Stochastic analysis of progressive failure of fractured rock masses containing non-persistent joint sets using key block analysis

A stochastic key block method is developed for the analysis of complex blocky rock masses containing non-persistent joint sets. A robust block generation program is developed to model the non-persistent discontinuities. Various uncertainties of geological and geometrical parameters of the discontinuities are considered and Monte Carlo simulations of key blocks are performed. Based on the present analysis, progressive failure of a rock mass can be evaluated in a stochastic manner and the statistics of the key blocks including the total number and volume, the maximum and mean volume, shape and failure mechanism, etc. can be assessed.
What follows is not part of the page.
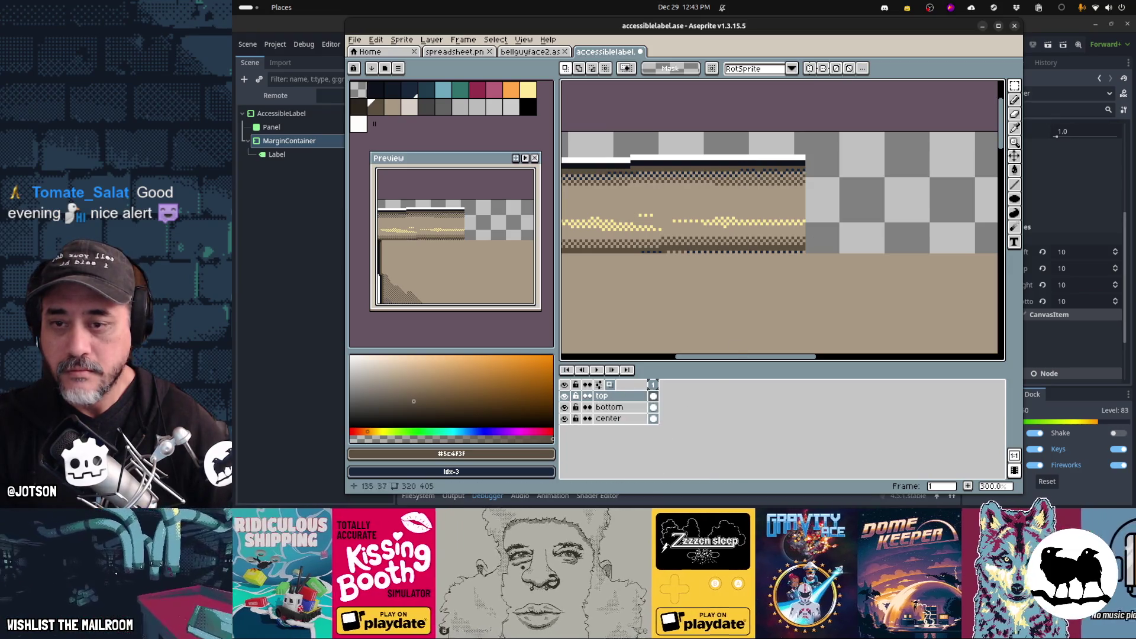
{"action": "left_click_drag", "start_coordinate": [873, 136], "coordinate": [738, 322]}
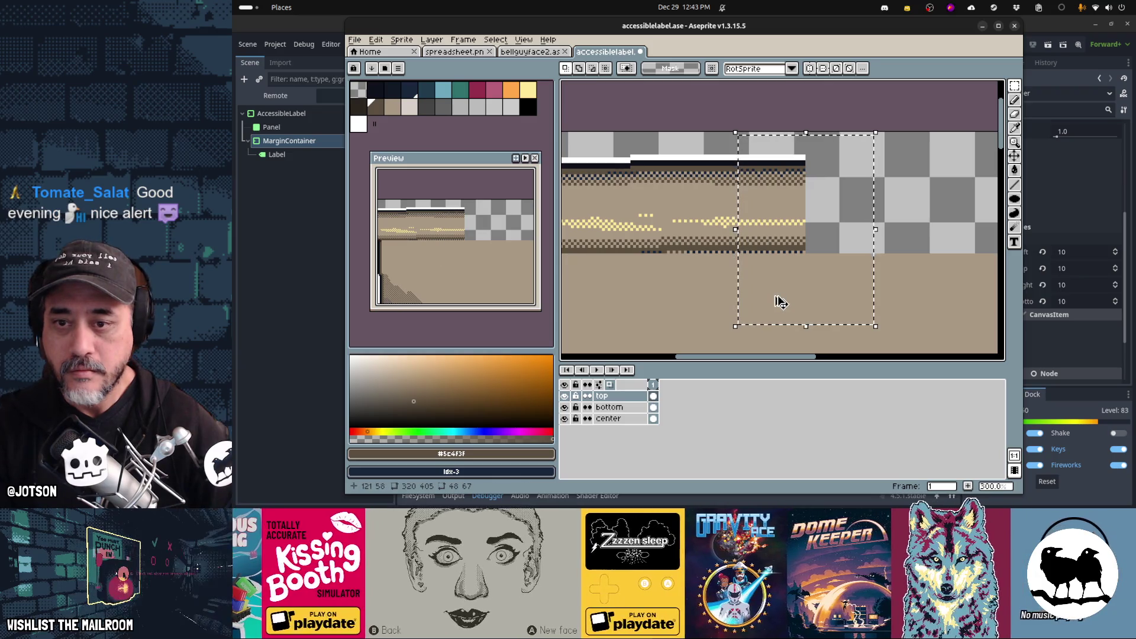
{"action": "left_click_drag", "start_coordinate": [790, 242], "coordinate": [878, 244]}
This approach is applied to a hypothetical horseshoe shaped tunnel in a highly fractured rock mass. Three scenarios with varying mean discontinuity size are analyzed to consider size effect on the predicted blocks and key blocks. It is shown quantitatively that a persistent discontinuity network assumption causes over-fragmentation of predicted blocks, overestimation of key blocks, and underestimation of the largest key block volume compared with non-persistent ones. More realistic representation of the discontinuities by considering the non-persistence is important to give out more reliable failure estimation of fractured rock mass. In addition, a case study application to a slope at the right bank of the Jinping I hydropower station has been conducted. Key block statistics is also helpful in support design.